Real estate juggernaut went on for more than a decade till it eventually slowed down in last few years. Earlier, people used to keep taking loans to buy houses and sold them a few years down the line because prices were rising enough to prepay the home loan and still make a huge profit. And this was being repeated. An entire ecosystem got built around people’s interest in this asset as an investment (Read more about the reality of Indian real estate).

But people still need houses and will buy them. If not as an investment (thankfully) then as something for personal use. I offer some thoughts here about making the house purchase:

  • Buying one house is enough for you. And unless you are really getting a good deal in properties, there are other reasonably good investment options to consider.
  • If you want to buy a house in the early part of your life, then so be it. But still don’t be in a hurry. It’s a big decision. Take your time to decide it correctly.
  • Banks and other lenders want you to take a huge loan so that they can earn interest on higher loan amounts. But it’s in your best interest to not stretch yourself too much. They say 40% of your income can be used for EMI payment. But if you can bring in higher downpayment (i.e. take a smaller home loan), then it is not a bad idea to have a lower EMI component.
  • It’s a good idea to wait for a few years and save up a sufficiently large amount (preferably larger than 20% of house cost) as the downpayment. Depending on your saving capability, eagerness to buy, available time (years) at hand and market conditions, you can even consider having some equity component in your savings for this downpayment.
  • Understand this concept fully – shorter the loan duration, lower will be the interest component, but higher will be loan EMIs.
  • Depending on how much home loan EMI you can comfortably service with your current income, keep the loan tenure as about 15 or 20 years.
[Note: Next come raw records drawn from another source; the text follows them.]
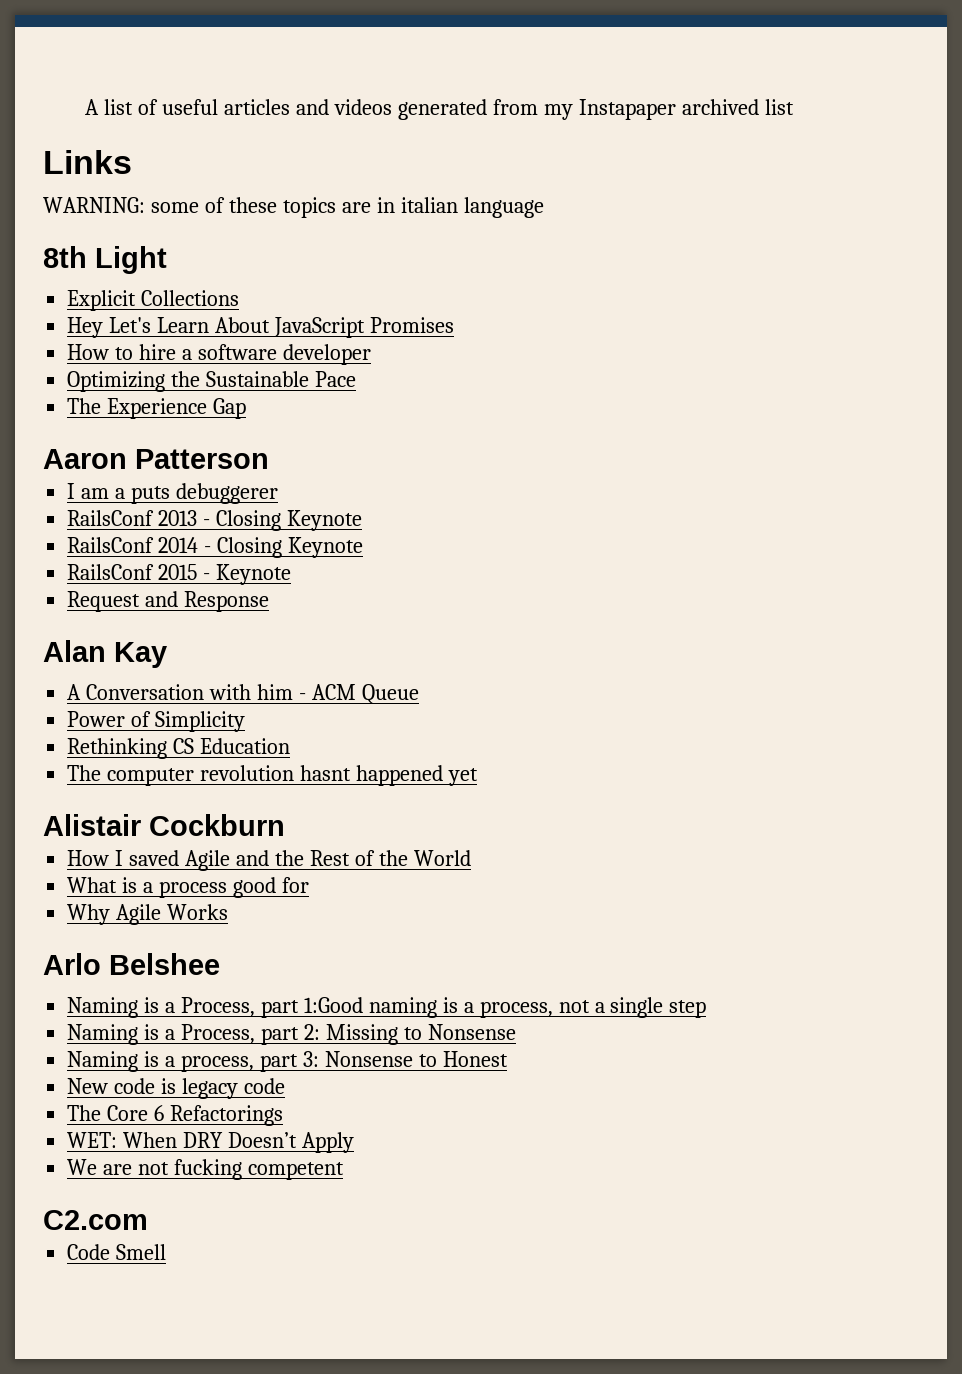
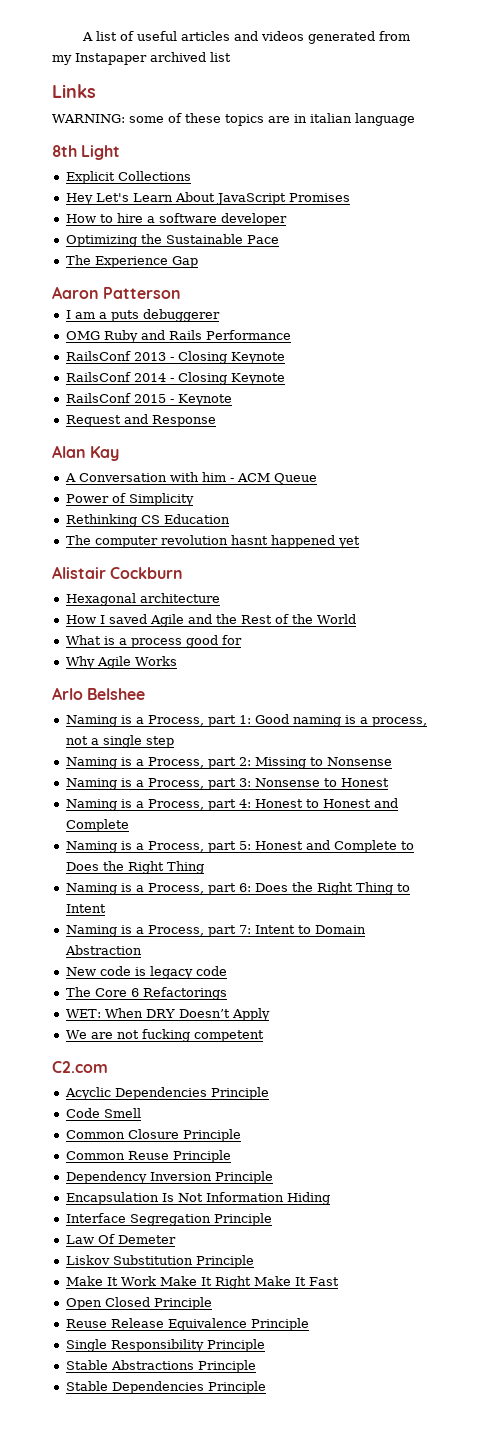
(278, 493) none -> [65,330,291,343] // OMG Ruby and Rails Performance
(285, 825) none -> [65,593,220,606] // Hexagonal architecture
[303,997,363,1013] 1:Good -> [238,714,289,724] 1: Good
[181,1055,255,1072] process, -> [147,778,204,789] Process,
(508, 1059) none -> [65,798,398,811] [65,819,129,832] [65,840,414,853] [65,861,204,874] [65,882,410,895] [65,904,106,913] [65,925,366,937] [64,945,142,955] // Naming is a Process, part 4: Honest to Honest and Complete // Naming is a Process, part 5: Honest and Complete to Does the Right Thing // Naming is a Process, part 6: Does the Right Thing to Intent // Naming is a Process, part 7: Intent to Domain Abstraction
(148, 1220) none -> [64,1087,269,1100] // Acyclic Dependencies Principle
(167, 1252) none -> [65,1129,241,1142] [65,1150,231,1163] [65,1171,273,1184] [65,1192,330,1205] [65,1213,272,1226] [65,1234,176,1244] [65,1255,254,1268] [65,1276,339,1289] [65,1297,212,1310] [65,1318,309,1331] [65,1339,265,1352] [65,1360,256,1373] [65,1381,266,1394] // Common Closure Principle // Common Reuse Principle // Dependency Inversion Principle // Encapsulation Is Not Information Hiding // Interface Segregation Principle // Law Of Demeter // Liskov Substitution Principle // Make It Work Make It Right Make It Fast // Open Closed Principle // Reuse Release Equivalence Principle // Single Responsibility Principle // Stable Abstractions Principle // Stable Dependencies Principle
  • Do make up your mind that you will clear this loan earlier than the originally stipulated tenure. But making mind is not enough. You will have to do something about it too.
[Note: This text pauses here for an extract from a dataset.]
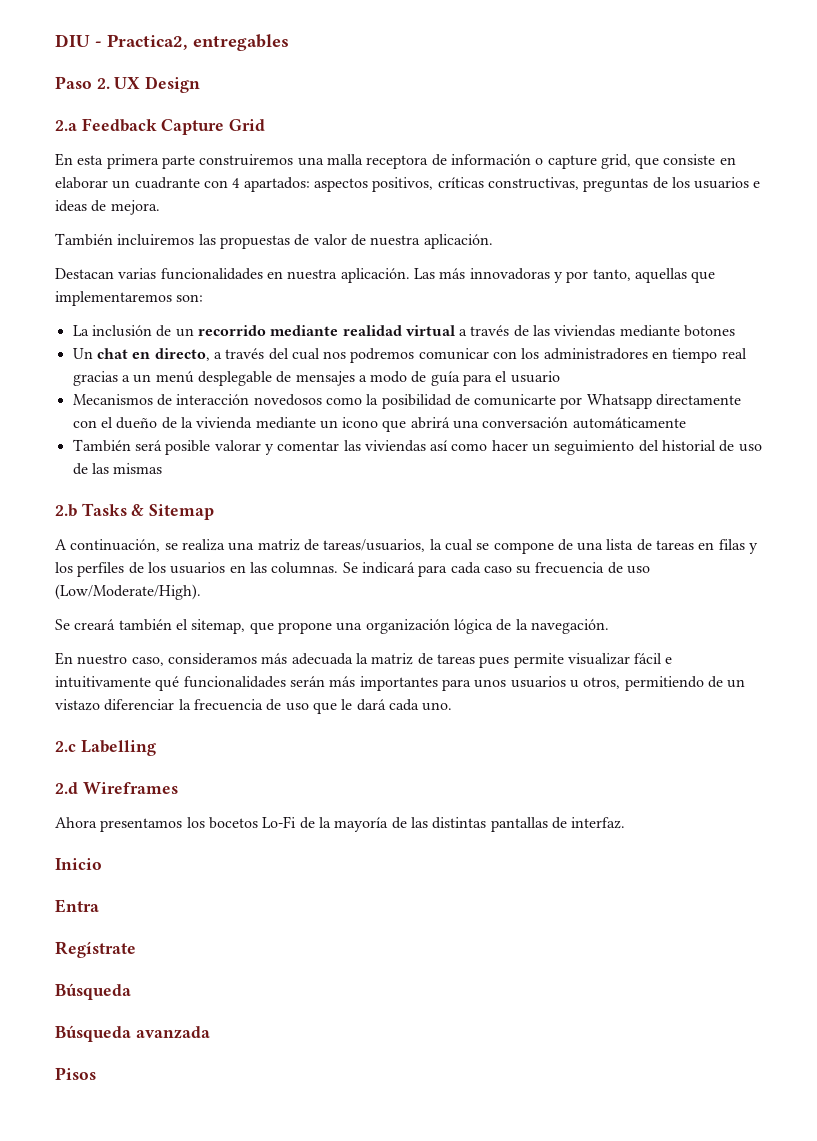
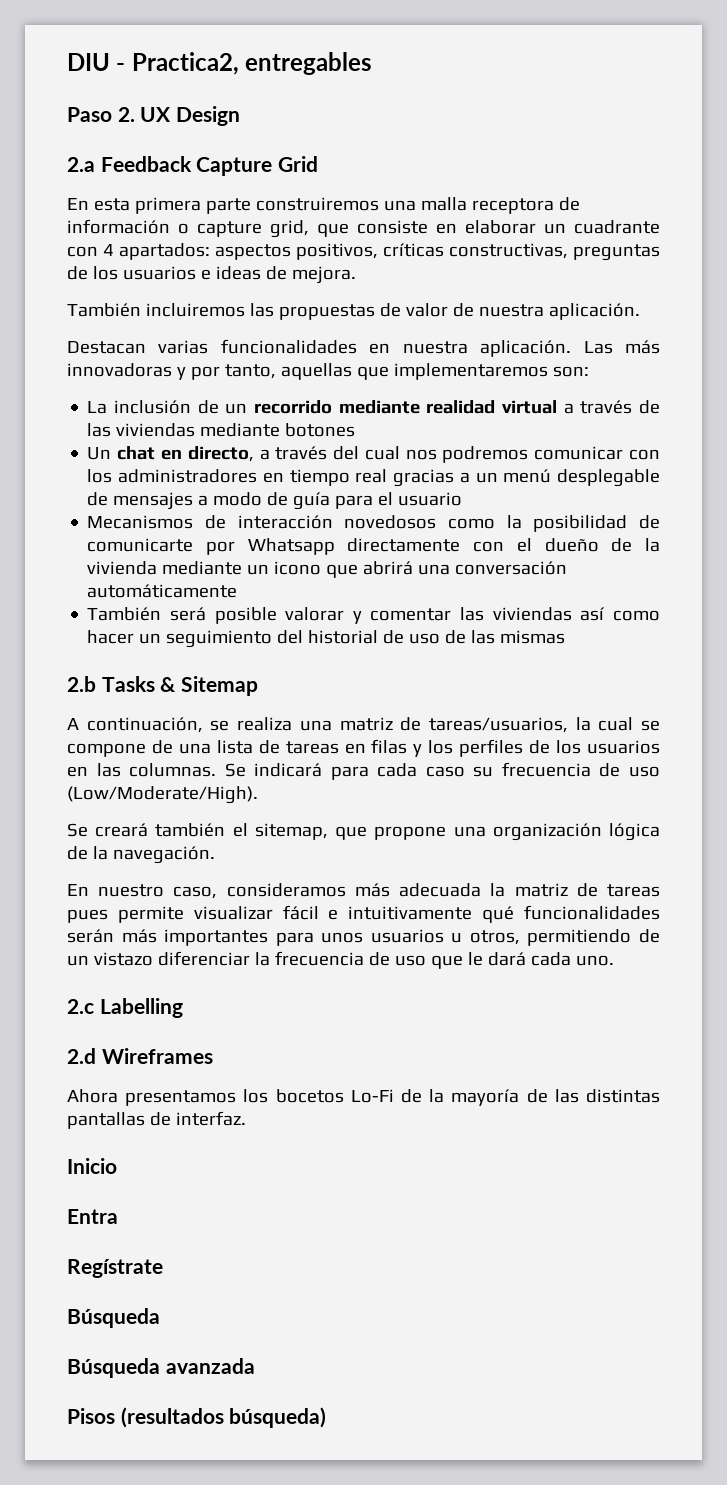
(96, 1073) none -> [120,1407,327,1428] (resultados búsqueda)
  • One way is to try and pay one extra EMI every year (atleast).
  • Another way is to use your annual bonuses to prepay part of the loan.
  • Then there is a case for going for a longer than usual loan tenure of let’s say 30 years. Why and when? This approach uses a combination of home loan EMI and mutual fund SIP. A longer tenure means lower EMIs. The savings made on lower EMIs can then be invested every month in something like equity mutual funds SIP– which is expected to do well over long periods. Assuming equity does deliver decent returns, this approach of selecting a longer loan tenure and doing the SIP can help you repay your loan earlier. This approach might suit some people but is not for everyone. I will write about this approach in detail sometime later.
  • There are many who want to do keep it simple and be done with their loans as soon as possible (and live a loan free life) without any financial jugglery. They will aggressively repay their home loans. But if done too aggressively, this approach can compromise savings for other financial goals. And that is not advisable – more so because home loan rates are fairly low if you consider tax breaks on offer.
  • Ensure that you have an adequate life insurance that can be used to pay off the loan if you were to die tomorrow.